# WillyWeather major wind upgrade



## willyweather (Oct 22, 2010)

We've seen a lot of discussion from AKFF forums about WillyWeather, good and bad, specifically on our wind forecasts. So I'm just posting an announcement here about a significant wind upgrade which went live on the WillyWeather website and https://itunes.apple.com/au/app/willyweather/id592978502 today.

Basically the wind forecasts for most areas have improved in accuracy for all states except QLD and NT. They are now taken from the same model that feeds the land and marine based wind graphic forecasts that you can find on the BoM website. The difference being that we display actual values in a line graph rather than colour ranges.

The upgrade is part of a wider rollout by the Bureau of Meteorology who are building what is known as the Australian Digital Forecast Database (ADFD). The ADFD has been rolled out to all states except QLD (will be added in late 2013) and the NT (sometime in 2014).

Any feedback on the new data over the coming weeks would be greatly appreciated by us.


----------



## geebz (Mar 24, 2009)

Sounds good. Is there a ETA on a android app ?


----------



## willyweather (Oct 22, 2010)

Hi Geebz, Android app is definitely a priority, but I can't give you an ETA. We're still refining features on the iPhone app based on feedback, and once that is stable then we will begin development on the Android app.


----------



## dru (Dec 13, 2008)

I admire your input here.

WW is my favoured spot, before checking the real detail via BOM. So what you are saying is that the BOM is updating something. Could you outline what exactly? And then what you are doing with the new info?

Very interested.


----------



## dru (Dec 13, 2008)

OK, had a gander at the BOM info on ADFD, sounds interesting. Willy Weather - feel free to correct me on anything here.

AFDF is a Aussie adaptation of the US NOAA (National Oceanic and Atmospheric Administration) system. Essentially breaks down the reporting and prediction into a 6k x 6k grid of datasets (MUCH more detailed and local than before) that are considered more friendly for graphical interpretation. The BOM graphical interpretations is via MetEye (if I have understood it correctly). MetEye picks up some graphical info, but largely the BOM seems to be focussed on the quality of the datasets, not the graphics or extended usage of the info. Commercial applications like Willy Weather should pick on specific uses.

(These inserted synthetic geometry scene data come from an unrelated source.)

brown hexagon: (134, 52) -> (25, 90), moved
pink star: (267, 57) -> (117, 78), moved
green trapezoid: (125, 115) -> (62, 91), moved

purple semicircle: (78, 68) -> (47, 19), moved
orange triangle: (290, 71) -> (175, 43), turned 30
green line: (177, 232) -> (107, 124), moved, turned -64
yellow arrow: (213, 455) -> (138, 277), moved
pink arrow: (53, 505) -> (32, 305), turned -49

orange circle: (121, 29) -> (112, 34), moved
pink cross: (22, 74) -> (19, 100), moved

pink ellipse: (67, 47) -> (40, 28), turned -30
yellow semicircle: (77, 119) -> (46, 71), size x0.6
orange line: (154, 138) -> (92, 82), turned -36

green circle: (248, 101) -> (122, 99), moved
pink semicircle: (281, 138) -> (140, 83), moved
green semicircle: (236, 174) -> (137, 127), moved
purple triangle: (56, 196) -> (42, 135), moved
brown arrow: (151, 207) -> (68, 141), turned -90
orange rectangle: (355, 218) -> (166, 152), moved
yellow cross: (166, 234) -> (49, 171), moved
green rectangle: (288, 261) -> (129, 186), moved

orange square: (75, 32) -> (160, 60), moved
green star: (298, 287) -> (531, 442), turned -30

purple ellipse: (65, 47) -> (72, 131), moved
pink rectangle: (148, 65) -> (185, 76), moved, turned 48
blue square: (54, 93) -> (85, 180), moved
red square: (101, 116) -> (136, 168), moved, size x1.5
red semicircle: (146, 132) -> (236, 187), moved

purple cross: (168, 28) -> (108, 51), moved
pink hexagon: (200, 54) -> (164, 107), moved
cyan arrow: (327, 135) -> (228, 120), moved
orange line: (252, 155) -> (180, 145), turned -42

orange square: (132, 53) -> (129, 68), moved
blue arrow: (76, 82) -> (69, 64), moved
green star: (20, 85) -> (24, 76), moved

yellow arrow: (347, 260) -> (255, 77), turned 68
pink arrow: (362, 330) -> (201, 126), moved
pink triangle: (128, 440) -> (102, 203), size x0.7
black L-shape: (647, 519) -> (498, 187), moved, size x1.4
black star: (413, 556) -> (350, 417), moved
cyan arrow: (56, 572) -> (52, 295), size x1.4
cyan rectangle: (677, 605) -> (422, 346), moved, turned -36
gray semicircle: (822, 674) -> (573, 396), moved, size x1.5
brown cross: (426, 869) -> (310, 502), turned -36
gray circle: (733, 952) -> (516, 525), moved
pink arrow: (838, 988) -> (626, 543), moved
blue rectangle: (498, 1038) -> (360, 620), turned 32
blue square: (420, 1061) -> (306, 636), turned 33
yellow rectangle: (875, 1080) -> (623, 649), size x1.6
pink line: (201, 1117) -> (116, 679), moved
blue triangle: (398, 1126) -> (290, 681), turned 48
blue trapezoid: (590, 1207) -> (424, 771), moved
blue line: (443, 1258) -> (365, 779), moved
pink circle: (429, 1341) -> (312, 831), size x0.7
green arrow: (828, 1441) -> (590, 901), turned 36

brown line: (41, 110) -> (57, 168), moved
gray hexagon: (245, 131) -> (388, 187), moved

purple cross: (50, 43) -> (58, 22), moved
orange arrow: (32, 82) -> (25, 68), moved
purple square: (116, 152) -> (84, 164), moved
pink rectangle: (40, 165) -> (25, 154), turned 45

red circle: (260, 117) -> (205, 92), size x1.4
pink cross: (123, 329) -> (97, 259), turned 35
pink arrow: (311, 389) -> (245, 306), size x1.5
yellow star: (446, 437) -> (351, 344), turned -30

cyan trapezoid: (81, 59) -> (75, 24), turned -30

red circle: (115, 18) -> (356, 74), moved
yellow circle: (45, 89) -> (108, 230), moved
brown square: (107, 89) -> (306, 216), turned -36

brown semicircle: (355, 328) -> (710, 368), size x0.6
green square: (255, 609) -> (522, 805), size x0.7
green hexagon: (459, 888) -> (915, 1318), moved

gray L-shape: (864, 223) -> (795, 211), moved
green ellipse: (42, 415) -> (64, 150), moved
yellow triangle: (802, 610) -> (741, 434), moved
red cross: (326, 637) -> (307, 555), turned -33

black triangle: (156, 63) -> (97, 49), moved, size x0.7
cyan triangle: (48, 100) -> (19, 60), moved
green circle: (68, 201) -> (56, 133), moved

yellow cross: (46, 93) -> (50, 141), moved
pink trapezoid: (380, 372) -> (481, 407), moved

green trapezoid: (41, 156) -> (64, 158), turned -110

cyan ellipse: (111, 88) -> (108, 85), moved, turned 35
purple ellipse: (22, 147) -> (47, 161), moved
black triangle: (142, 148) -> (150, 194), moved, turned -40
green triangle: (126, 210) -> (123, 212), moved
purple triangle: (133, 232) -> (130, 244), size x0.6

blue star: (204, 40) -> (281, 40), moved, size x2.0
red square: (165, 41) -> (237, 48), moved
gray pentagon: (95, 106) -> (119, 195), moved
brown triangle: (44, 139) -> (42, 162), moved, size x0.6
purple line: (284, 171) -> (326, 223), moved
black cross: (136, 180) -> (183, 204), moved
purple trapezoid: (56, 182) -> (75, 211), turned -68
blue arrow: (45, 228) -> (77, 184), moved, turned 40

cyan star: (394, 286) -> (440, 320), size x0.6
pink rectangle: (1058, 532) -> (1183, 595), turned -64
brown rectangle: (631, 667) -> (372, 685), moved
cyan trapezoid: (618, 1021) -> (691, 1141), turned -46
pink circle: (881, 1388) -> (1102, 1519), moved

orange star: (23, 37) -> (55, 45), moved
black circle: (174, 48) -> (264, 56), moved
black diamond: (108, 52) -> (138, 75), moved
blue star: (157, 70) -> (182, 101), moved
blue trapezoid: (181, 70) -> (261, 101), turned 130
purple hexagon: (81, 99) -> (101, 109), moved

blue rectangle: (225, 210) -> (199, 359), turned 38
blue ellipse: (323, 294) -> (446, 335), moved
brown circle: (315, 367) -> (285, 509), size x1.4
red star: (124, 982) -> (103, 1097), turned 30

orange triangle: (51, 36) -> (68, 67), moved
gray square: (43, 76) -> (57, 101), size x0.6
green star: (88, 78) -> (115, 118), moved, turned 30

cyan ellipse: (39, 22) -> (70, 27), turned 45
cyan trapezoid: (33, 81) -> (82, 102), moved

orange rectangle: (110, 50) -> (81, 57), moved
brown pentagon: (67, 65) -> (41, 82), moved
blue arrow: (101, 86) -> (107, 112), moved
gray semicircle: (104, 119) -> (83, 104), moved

The BOM does "hand adjust" (my words not their's) the results before release, not just relying on the model. But note, the 6k grid info is not actual readings but is modelled data. Cant be perfect BUT, Willy Weather should in theory be exactly as accurate as the BOM (again if I am reading it correctly). And a 6k grid means country areas are equally serviced to the population centres.

The grid data updates are at 6am and 6pm (the morning update a little too late for us!) and priority is on the the traditional forecasting (read priority is for the BOM itself). There are hourly updates on wind speed and direct (if I have it right) to each grid. 3 hourly updates to wave info.

http://www.bom.gov.au/weather-services/ ... ochure.pdf
http://www.bom.gov.au/catalogue/adfdUserGuide.pdf

There would appear to be great power in the info for Will Weather. The real challenge comes in how they extend or build the service with the available info. And it sounds like the possibilities are quite broad.


----------